In cheer, my daughter never stops practicing. Whether tumbling (she takes private lessons whenever possible), dance, jumps, or stunts, she works on it almost 24/7. YouTube has become a tool for not only watching what other athletes and teams are doing, but to improve her own skills as well.
This winter she’s jumped back into gymnastics just because she loves to tumble and it’s a high school sport. The quality and difficulty level is far from what we are accustomed to seeing in the Olympics, but it is still an avenue to tumble and represent her high school.
All of this is great, and I love watching and rooting her on. And for those of you who have seen me with camera in hand at squash tournaments, you can imagine how many pictures I took at soccer games this fall. What stood out to me were not the athletic moves being made all over the field by every player. No, what I couldn’t help notice was how much fun my daughter was having. Her smile is infectious, and all the more so in a competitive atmosphere like soccer and gymnastics (I leave out cheer because, well, it’s kinda mandatory for the girls and boys to smile all the time).
Don’t get me wrong. My daughter plays soccer with an intense desire to do her best and make life miserable for the forwards and midfielders trying to outplay her. She does the same in cheer, training hard and competing through aches and pains. But she plays that way because she loves it.
When she steals a ball and passes it up field, she smiles afterward. When she gets knocked to the ground, it’s normal to see her do a backward roll out of it, almost laughing, and get herself right back into the mix without missing a beat.
It’s a constant reminder of why we play the games. They are fun, plain and simple. Yes, squash provides an awesome workout. And Yes, I love to compete. But behind those benefits is the fun factor.

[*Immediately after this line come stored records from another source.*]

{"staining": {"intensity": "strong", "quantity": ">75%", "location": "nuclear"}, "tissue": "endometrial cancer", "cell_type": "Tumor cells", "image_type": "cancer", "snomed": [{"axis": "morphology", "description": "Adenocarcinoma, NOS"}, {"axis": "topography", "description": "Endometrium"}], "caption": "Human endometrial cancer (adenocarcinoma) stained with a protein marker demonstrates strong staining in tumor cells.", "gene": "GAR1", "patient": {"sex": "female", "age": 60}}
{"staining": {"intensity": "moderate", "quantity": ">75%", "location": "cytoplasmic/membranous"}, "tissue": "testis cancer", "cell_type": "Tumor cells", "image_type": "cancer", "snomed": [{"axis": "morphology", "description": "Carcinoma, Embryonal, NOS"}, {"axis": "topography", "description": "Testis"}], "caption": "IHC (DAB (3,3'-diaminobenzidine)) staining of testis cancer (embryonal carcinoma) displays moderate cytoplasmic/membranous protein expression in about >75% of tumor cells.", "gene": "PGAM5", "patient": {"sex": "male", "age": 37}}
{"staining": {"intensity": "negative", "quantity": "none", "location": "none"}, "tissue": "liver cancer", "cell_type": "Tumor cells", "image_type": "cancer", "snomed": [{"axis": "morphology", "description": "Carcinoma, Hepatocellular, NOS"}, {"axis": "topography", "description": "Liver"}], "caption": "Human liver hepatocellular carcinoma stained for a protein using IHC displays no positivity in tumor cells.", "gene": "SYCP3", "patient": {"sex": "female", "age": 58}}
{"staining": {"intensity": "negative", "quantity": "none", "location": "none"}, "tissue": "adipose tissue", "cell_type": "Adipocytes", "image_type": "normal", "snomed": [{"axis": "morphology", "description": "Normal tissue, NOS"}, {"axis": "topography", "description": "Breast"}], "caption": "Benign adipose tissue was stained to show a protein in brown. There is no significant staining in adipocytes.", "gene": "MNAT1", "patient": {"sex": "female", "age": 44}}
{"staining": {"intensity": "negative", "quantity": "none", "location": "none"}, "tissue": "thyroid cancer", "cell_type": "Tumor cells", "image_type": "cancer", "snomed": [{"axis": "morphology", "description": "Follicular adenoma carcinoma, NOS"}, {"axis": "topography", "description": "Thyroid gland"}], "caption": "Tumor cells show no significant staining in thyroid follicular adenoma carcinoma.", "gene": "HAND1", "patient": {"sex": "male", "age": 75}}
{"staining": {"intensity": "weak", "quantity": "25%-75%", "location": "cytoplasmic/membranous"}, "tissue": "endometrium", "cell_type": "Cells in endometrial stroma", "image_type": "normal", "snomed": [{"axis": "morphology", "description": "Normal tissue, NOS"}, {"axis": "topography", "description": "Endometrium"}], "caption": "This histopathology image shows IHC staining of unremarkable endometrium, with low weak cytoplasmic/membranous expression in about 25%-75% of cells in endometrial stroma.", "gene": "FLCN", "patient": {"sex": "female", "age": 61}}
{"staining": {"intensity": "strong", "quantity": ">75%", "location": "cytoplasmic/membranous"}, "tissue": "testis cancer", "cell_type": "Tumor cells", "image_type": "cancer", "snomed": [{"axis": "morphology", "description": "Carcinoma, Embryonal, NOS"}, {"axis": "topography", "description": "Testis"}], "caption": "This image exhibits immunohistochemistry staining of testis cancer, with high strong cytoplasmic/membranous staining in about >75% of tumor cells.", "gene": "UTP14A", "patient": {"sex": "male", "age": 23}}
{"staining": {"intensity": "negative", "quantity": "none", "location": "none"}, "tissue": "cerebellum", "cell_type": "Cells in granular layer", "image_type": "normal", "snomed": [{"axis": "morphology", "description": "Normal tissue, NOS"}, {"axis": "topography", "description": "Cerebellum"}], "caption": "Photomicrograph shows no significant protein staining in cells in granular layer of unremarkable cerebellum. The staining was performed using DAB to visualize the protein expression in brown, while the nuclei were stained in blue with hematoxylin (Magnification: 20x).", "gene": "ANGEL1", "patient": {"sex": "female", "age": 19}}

A friend once said to me, after I asked him how he was doing: “Any day that I play squash is a great day!” Perhaps I was too young to appreciate that statement (I was in my 30’s) or just didn’t quite grasp his point, but he was absolutely right.
So while I’ve suggested in the past that we check in with our kids to make sure they’re playing the games they play because they want to and enjoy them, sometimes we can just watch them and realize there’s no need to ask.
Can we say the same about ourselves? I know I can.